# EventText
A subclass of **Text** containing 'events' layer.
# EventTagger
A class that provides a method for **EventText** to create 'events' layer.
## Requirements
pyahocorasick
## Usage
Create file *data/event vocabulary.csv* in *pandas* standard *csv* format:

term,value,type<br />
Väga sage,sage,sagedus<br />
Sage,sage,sagedus<br />
Harv,harv,sagedus<br />
peavalu,peavalu,sümptom<br />
kõhukinnisus,kõhukinnisus,sümptom<br />
iiveldus,iiveldus,sümptom<br />
\*gap\*,\*gap\*,\*gap\*

There must be one column with header **term**. That column contains the strings searched from the text. Other columns are optional. One term may not be a substring of other term.

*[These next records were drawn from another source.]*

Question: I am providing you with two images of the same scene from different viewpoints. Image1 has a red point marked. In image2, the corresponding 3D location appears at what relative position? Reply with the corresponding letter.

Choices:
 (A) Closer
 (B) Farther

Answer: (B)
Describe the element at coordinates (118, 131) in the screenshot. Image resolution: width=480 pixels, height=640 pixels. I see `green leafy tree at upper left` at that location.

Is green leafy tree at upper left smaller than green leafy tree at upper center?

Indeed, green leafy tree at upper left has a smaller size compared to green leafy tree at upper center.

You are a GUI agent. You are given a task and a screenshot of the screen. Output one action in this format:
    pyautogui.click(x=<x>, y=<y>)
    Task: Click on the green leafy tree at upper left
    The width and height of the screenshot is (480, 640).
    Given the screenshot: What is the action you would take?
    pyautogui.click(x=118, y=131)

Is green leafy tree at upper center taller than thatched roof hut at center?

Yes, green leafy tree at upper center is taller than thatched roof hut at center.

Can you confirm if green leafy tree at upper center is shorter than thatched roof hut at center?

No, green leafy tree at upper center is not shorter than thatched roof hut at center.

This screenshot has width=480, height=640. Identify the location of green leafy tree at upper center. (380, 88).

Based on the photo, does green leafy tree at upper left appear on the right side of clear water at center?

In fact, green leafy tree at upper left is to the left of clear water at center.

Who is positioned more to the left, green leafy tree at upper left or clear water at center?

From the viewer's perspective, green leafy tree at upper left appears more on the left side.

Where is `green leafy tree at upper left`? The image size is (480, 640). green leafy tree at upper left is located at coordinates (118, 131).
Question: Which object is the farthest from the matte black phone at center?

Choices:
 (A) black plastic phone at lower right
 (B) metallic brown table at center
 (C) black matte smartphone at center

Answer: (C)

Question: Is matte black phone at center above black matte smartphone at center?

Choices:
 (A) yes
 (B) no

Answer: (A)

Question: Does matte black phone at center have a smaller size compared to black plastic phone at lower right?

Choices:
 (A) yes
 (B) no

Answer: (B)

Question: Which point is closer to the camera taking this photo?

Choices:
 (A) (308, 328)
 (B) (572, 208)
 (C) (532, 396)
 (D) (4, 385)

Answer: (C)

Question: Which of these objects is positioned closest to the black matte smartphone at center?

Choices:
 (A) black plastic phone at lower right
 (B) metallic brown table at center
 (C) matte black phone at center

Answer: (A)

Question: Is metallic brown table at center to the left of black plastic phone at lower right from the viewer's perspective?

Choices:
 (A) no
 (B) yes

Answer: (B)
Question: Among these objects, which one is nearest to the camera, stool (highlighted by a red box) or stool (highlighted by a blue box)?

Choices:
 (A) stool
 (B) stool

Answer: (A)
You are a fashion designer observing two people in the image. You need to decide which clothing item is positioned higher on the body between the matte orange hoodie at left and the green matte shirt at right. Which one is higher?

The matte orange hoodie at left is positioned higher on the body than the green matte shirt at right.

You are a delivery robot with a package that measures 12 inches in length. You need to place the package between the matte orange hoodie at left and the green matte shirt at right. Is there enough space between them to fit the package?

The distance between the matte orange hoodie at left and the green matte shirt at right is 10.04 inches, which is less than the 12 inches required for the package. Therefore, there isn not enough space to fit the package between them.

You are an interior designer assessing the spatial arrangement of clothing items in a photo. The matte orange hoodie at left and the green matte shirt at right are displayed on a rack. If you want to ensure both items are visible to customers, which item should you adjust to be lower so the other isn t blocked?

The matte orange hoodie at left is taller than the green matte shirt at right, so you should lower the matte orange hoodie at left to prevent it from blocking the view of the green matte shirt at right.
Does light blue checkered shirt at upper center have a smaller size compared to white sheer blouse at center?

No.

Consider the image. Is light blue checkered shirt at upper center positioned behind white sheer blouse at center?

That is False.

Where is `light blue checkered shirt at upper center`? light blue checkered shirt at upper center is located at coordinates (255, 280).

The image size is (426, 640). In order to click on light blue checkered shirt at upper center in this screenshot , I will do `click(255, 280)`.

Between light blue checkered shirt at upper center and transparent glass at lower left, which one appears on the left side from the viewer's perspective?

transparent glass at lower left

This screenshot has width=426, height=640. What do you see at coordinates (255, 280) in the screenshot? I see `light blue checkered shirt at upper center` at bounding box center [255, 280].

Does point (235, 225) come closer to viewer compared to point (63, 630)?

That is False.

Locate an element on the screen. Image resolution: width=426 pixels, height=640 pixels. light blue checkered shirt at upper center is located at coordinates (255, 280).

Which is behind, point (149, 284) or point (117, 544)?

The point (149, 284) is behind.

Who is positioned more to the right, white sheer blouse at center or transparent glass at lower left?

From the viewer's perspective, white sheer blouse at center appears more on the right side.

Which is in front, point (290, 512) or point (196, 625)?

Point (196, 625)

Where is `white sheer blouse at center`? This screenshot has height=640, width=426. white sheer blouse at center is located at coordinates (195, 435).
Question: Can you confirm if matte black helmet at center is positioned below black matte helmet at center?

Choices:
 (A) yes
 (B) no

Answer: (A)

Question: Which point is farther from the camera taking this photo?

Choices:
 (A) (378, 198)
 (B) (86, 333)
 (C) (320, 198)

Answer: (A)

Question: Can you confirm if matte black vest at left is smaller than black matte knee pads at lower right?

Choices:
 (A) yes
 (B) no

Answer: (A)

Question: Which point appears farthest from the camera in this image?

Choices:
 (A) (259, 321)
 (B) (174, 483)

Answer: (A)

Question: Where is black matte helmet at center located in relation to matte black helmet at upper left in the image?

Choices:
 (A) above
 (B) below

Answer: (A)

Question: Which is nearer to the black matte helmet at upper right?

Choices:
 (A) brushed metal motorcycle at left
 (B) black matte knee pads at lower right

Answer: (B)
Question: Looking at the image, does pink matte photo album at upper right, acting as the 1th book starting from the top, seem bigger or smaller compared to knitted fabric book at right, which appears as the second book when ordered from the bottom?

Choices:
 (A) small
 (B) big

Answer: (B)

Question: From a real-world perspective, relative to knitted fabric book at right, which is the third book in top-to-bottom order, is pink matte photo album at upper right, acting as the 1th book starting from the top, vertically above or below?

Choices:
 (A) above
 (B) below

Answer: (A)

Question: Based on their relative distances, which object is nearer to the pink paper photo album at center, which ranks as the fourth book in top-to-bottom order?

If there is a word in sense of Estnltk between consecutive terms, then the substring between these two terms is a **\*gap\***. If **consider_gaps=True** in **EventTagger** constructor, there must be a **term** named **\*gap\*** in the table. In this case **\*gap\*** events are created.

Create **EventTagger** object, **EventText** objects and *'events'* layers for **EventText** objects.

In [1]:
from EventText.EventText import EventText, EventTagger
from Winepi.Winepi import collection_of_frequent_episodes_new

event_tagger = EventTagger('/home/paul/workspace/MyTestProject/src/data/event vocabulary.csv', consider_gaps=True)

strings = ('Väga sage kõhukinnisus. Sage peavalu. Harv iiveldus. Väga harv minestus.',
           'Harv kõrvaltoime sellel ravimil on peavalu.')

event_texts = []
for string in strings:
    event_texts.append(EventText(string, event_tagger=event_tagger))

for event_text in event_texts:
    event_text.events()

for event in event_texts[0]['events']:
    print(event['term'], event['wstart'], event['wend'])

Väga sage 0 1
kõhukinnisus 1 2
*gap* 2 3
Sage 3 4
peavalu 4 5
*gap* 5 6
Harv 6 7
iiveldus 7 8
*gap* 8 13


The word start 'wstart', word end 'wend', char start 'cstart', char end 'cend' are calculated as if all the events, except the special event **\*gap\***, consist of one char having char length and word length equal 1.

The **event_sequence** method extracts from 'events' layer event sequence for Winepi algorithm.

In [2]:
event_sequences = []
for event_text in event_texts:
    event_sequences.append (event_text.event_sequence(count_event_time_by='word', classificator='type'))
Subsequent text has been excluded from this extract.